Великий князь вдруг помертвел весь, когда увидел засверкавшие от смеха глаза и белые зубы Ачисана, но сейчас же оживился, услышав ответ молодого сотника:
– Да будет так! Потерпим. Терпение – ключ счастья, а без счастья и в лес по грибы не ходи!..
– Что будет, то будет, как Бог даст, – сказал Василий Васильевич и добавил: – Ежели царевичи верят в дружбу нашу, то пусть соединятся с нами – сие для всех нас будет добро…
Ачисан нагнулся к великому князю и тихо сказал:
– Бойся царя Улу-Махмета, но помни – кусаются комары до поры. Придет пора и Улу-Махмету.
Когда выпили кумыс, Василий Васильевич спросил Ачисана:
– Где так хорошо научился ты говорить по-русски?
– Отец мой от Золотой Орды много лет торговал конями в Твери, – ответил Ачисан, подымаясь с кошмы.
– Чарку свою забыл ты, Ачисан, возьми ее на память. Сие – подарок.

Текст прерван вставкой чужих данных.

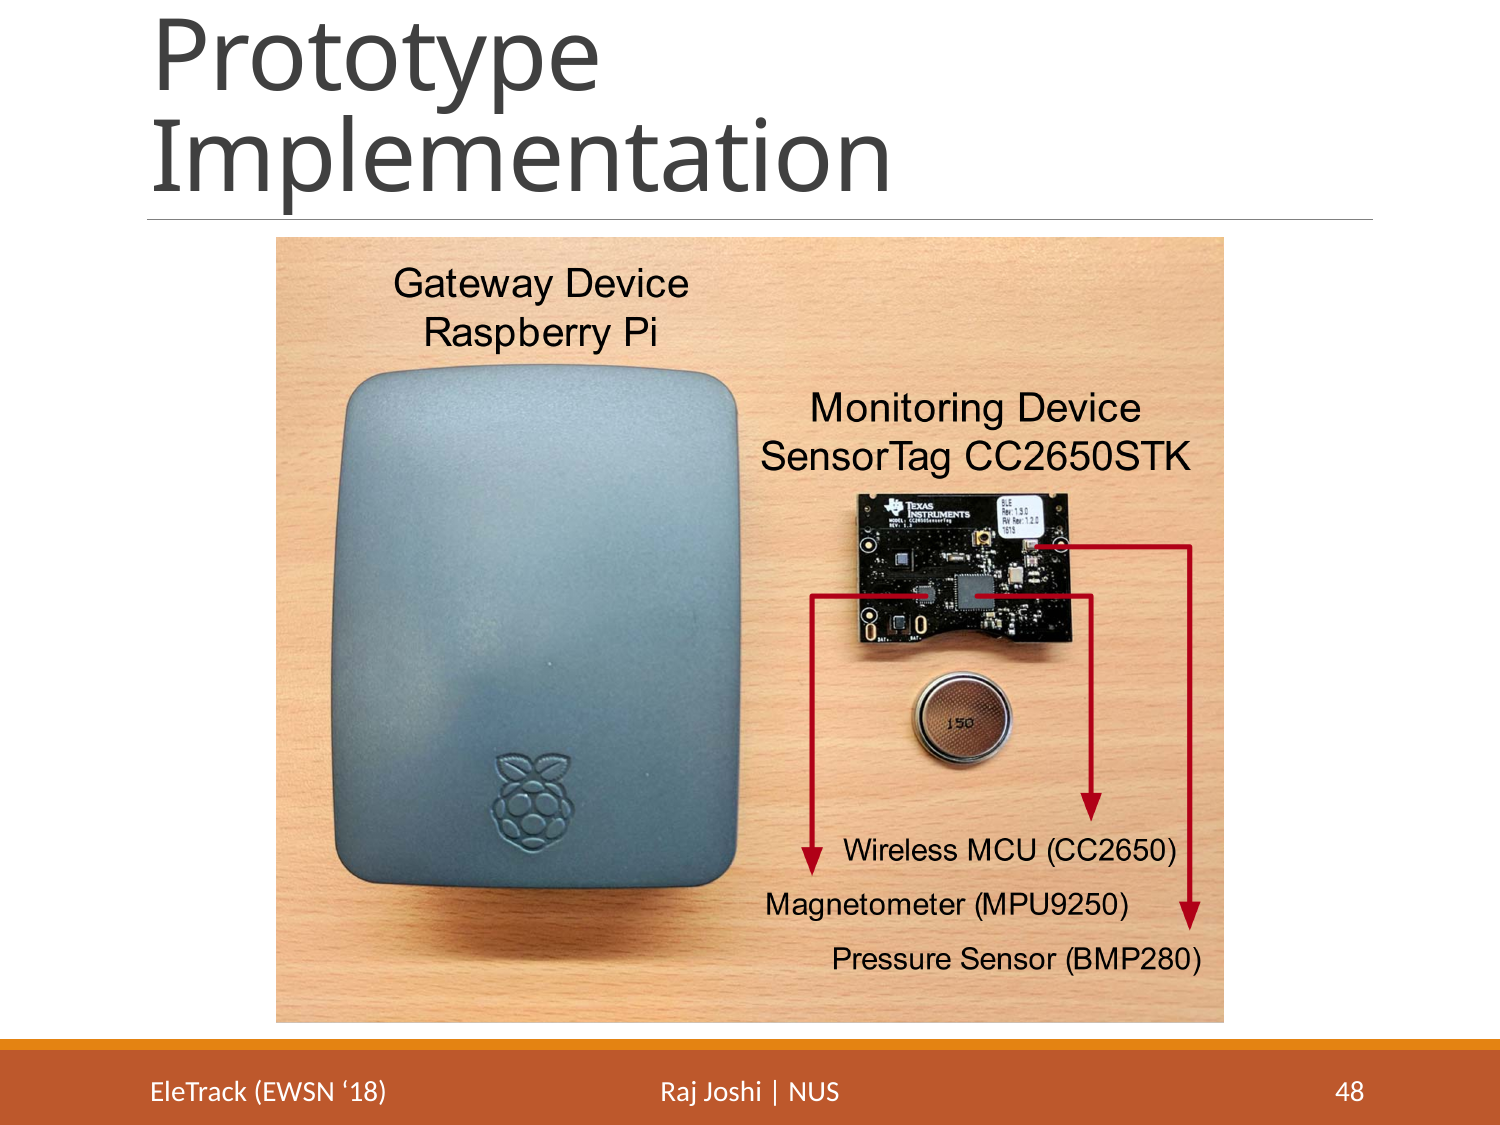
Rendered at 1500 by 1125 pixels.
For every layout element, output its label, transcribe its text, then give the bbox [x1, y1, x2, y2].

title Prototype Implementation [135, 62, 1373, 220]
picture [275, 237, 1225, 1024]
slide_number 48 [1218, 1059, 1380, 1120]
footer Raj Joshi | NUS [453, 1059, 1047, 1120]
slide_number EleTrack (EWSN ‘18) [135, 1059, 440, 1120]
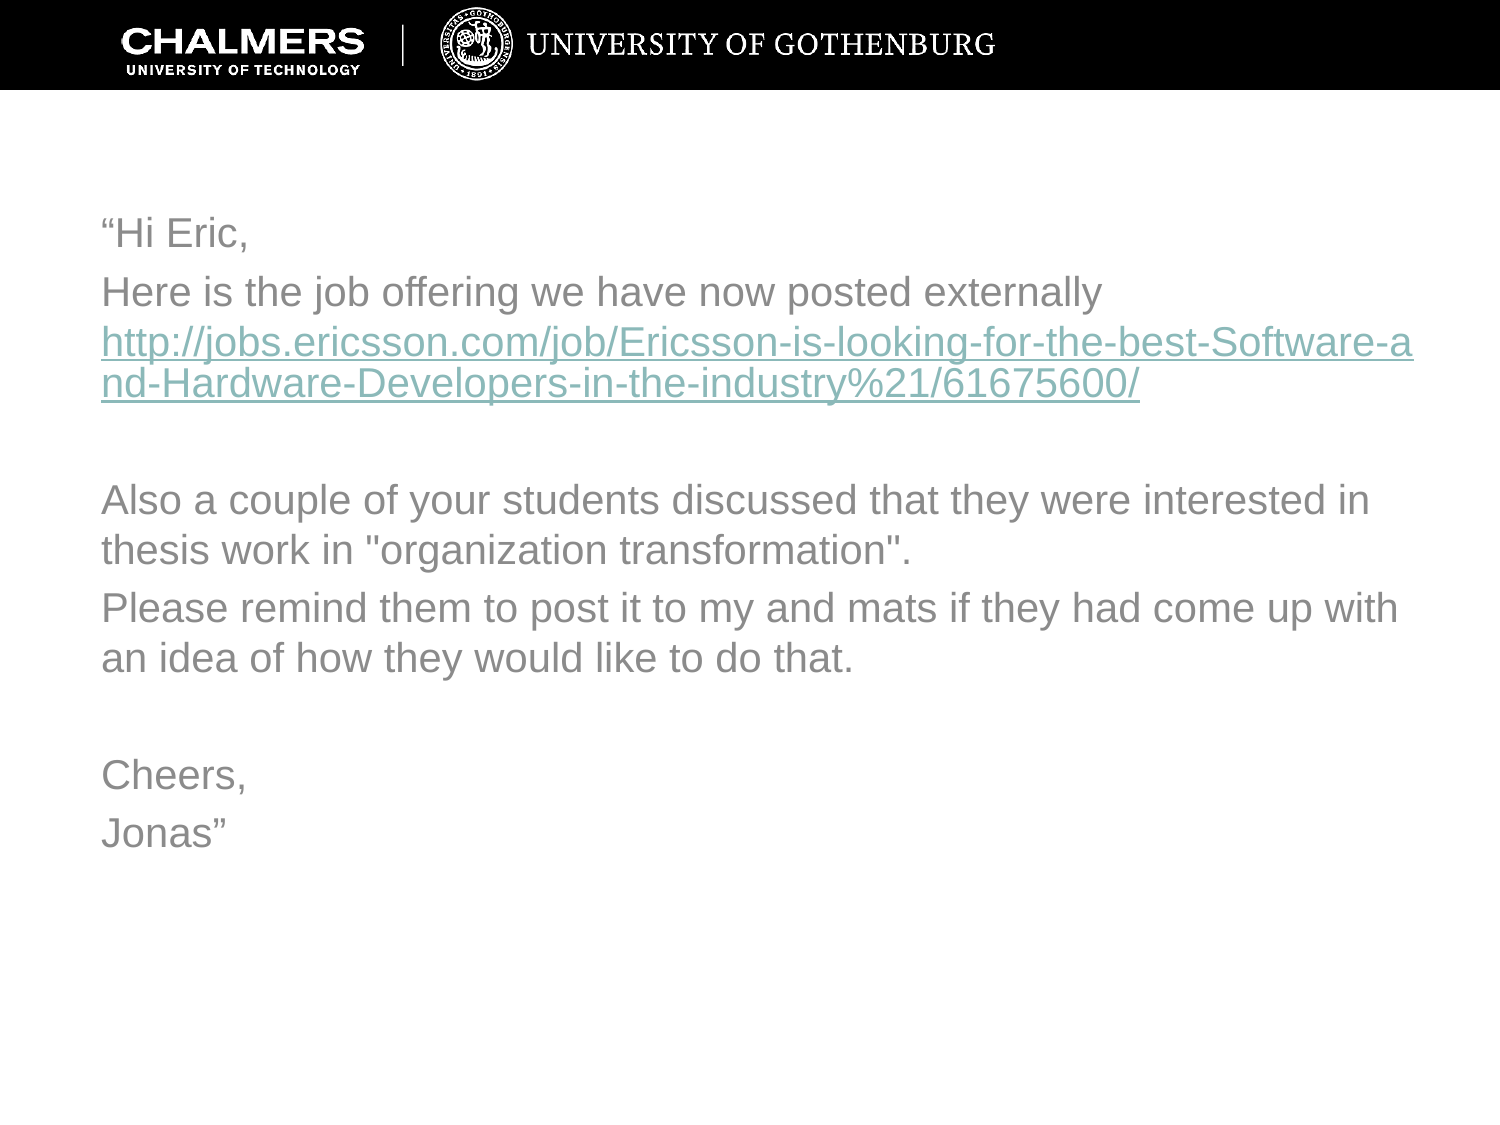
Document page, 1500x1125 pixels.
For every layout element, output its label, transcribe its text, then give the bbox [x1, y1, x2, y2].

subtitle “Hi Eric, Here is the job offering we have now posted externally http://jobs.ericsson.com/job/Ericsson-is-looking-for-the-best-Software-and-Hardware-Developers-in-the-industry%21/61675600/ Also a couple of your students discussed that they were interested in thesis work in "organization transformation". Please remind them to post it to my and mats if they had come up with an idea of how they would like to do that. Cheers, Jonas” [86, 198, 1442, 1045]
picture [112, 7, 999, 84]
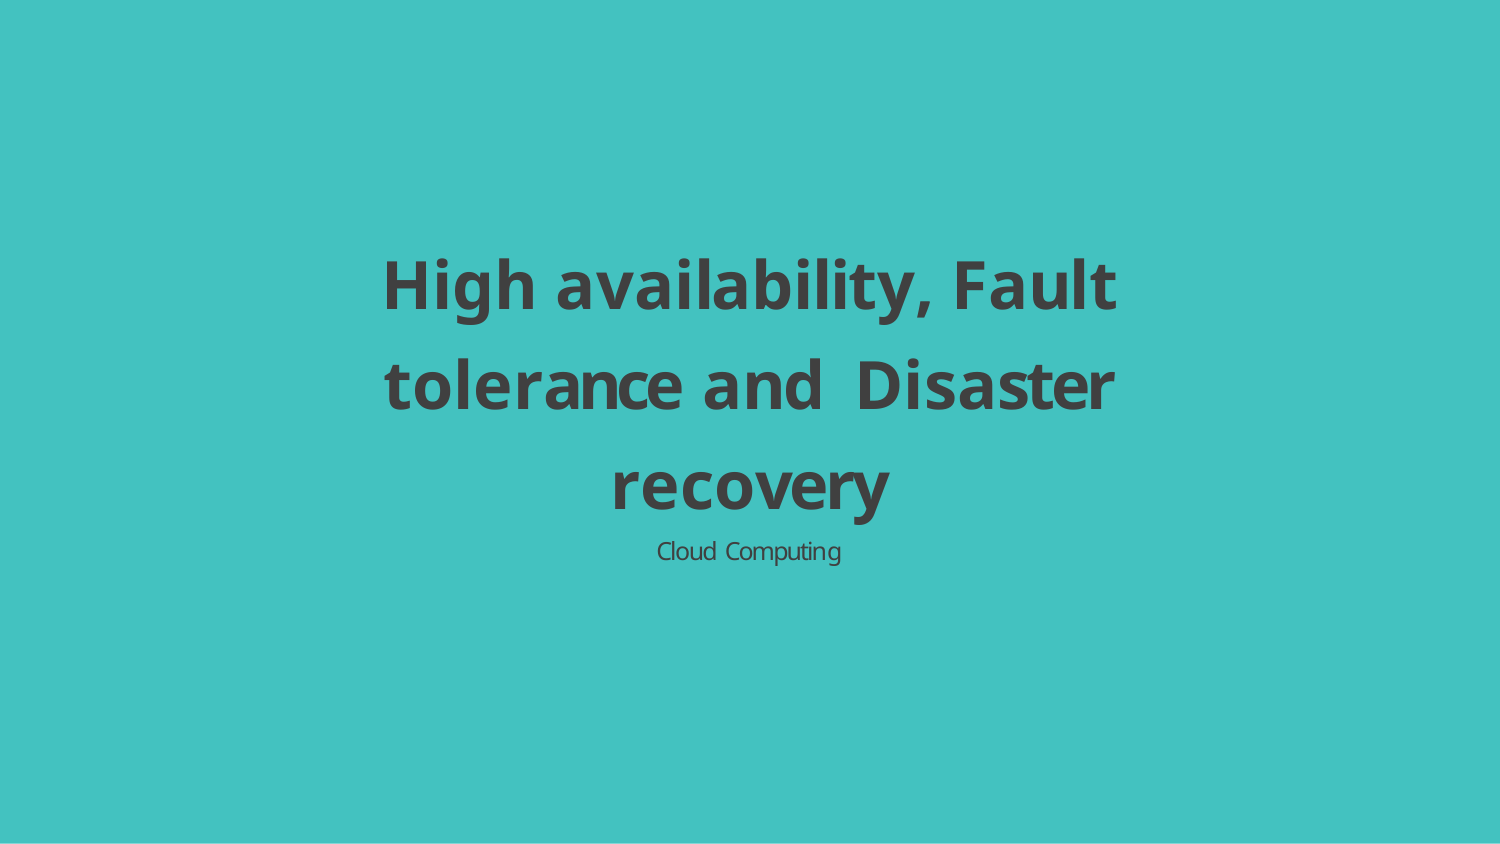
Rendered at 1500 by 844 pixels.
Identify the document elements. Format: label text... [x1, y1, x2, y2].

title High availability, Fault tolerance and Disaster recovery Cloud Computing [237, 220, 1262, 565]
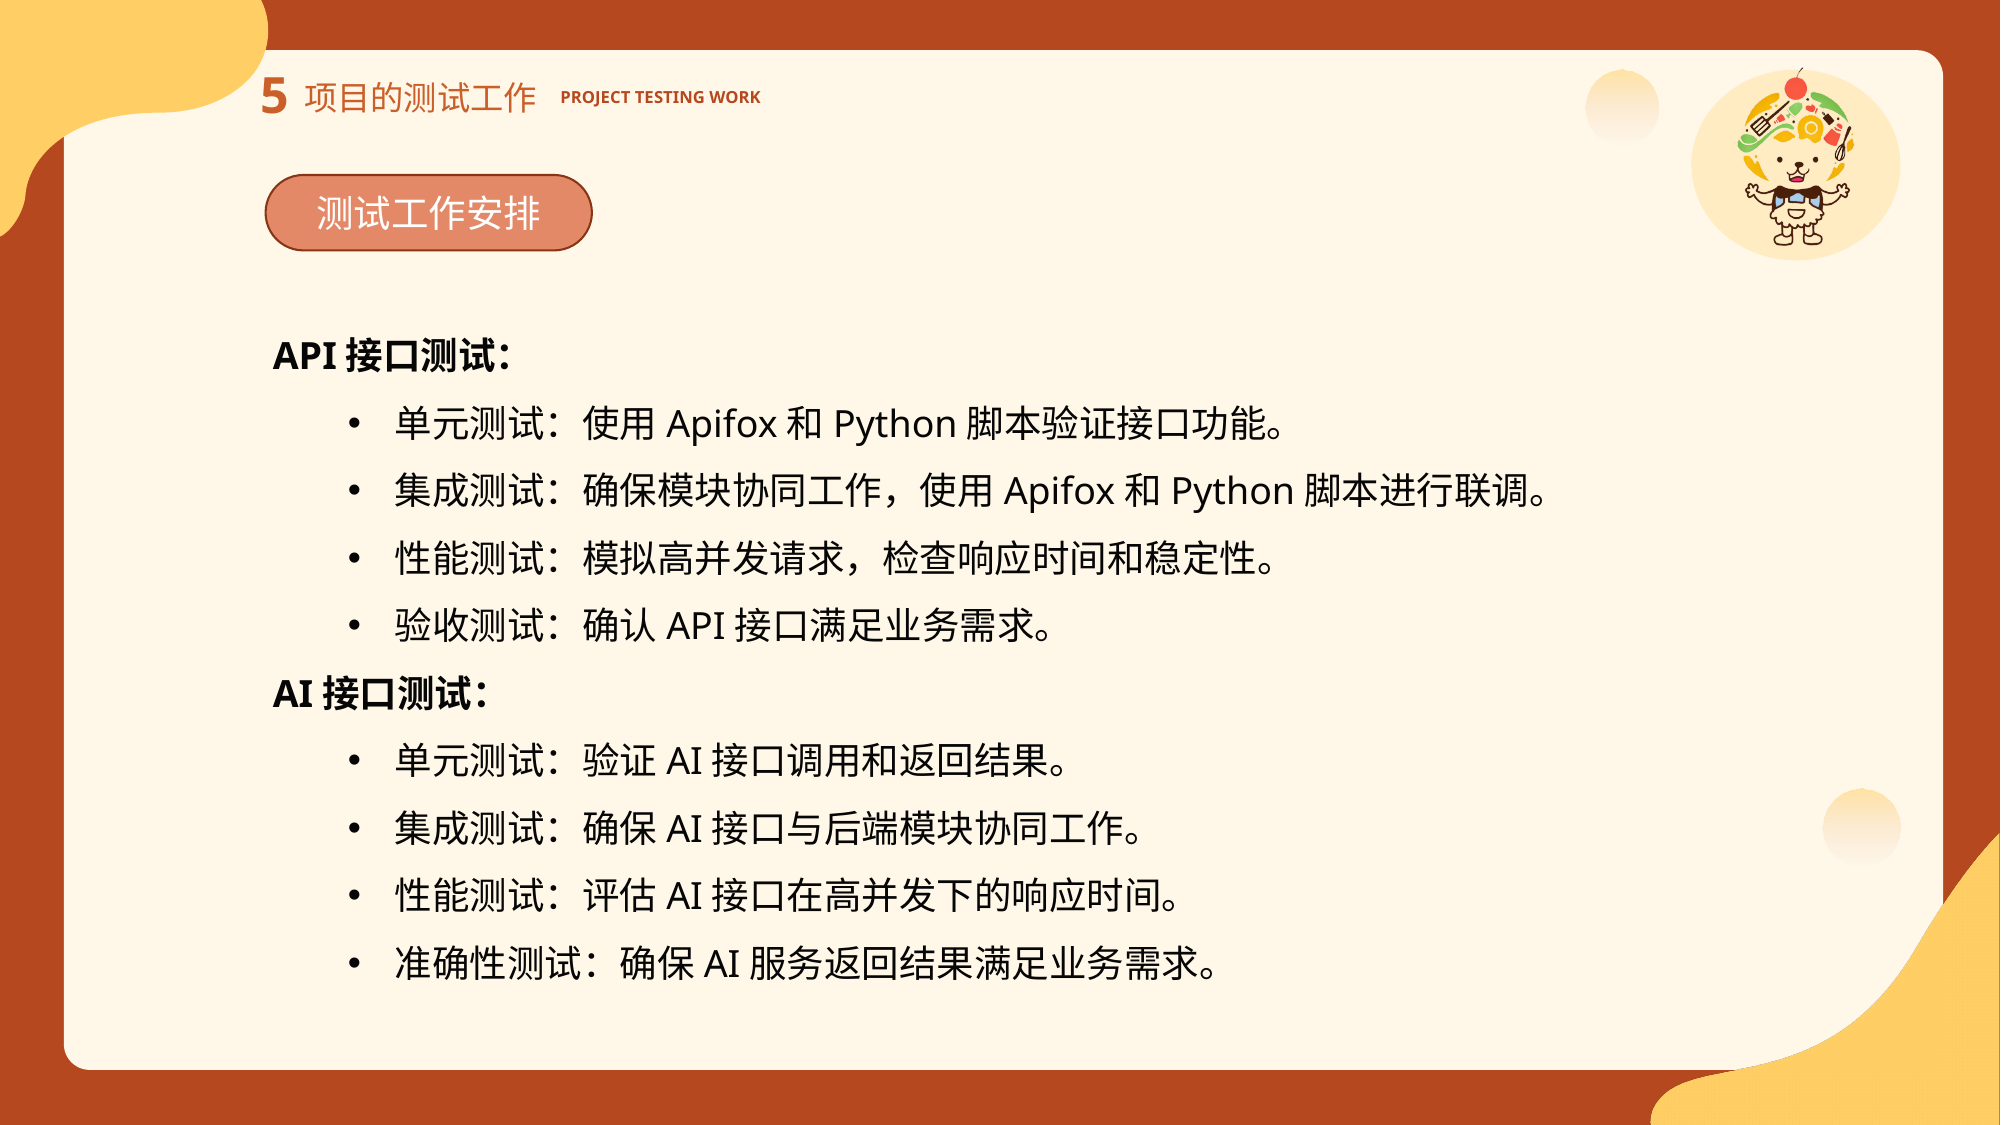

Приняв золоченую чарку и приложив ее к сердцу, Ачисан поклонился и сказал:
– Бик кюб ряхмет,[29] государь, за дорогой подарок. Жди через меня добрых вестей, да поможет тобе Аллах и святой Хызр. Царевичи любят тобя… – Он помолчал, улыбнулся и, глядя прямо в глаза великому князю, добавил совсем тихо: – Надейся, княже, на хана Мангутека. Улу-Махмет – да живет он сто лет – голова, а молодой хан Мангутек – да будет бехмет[30] во всех делах его – шея! Шея же, государь, может повернуть к тобе голову лицом, а не затылком.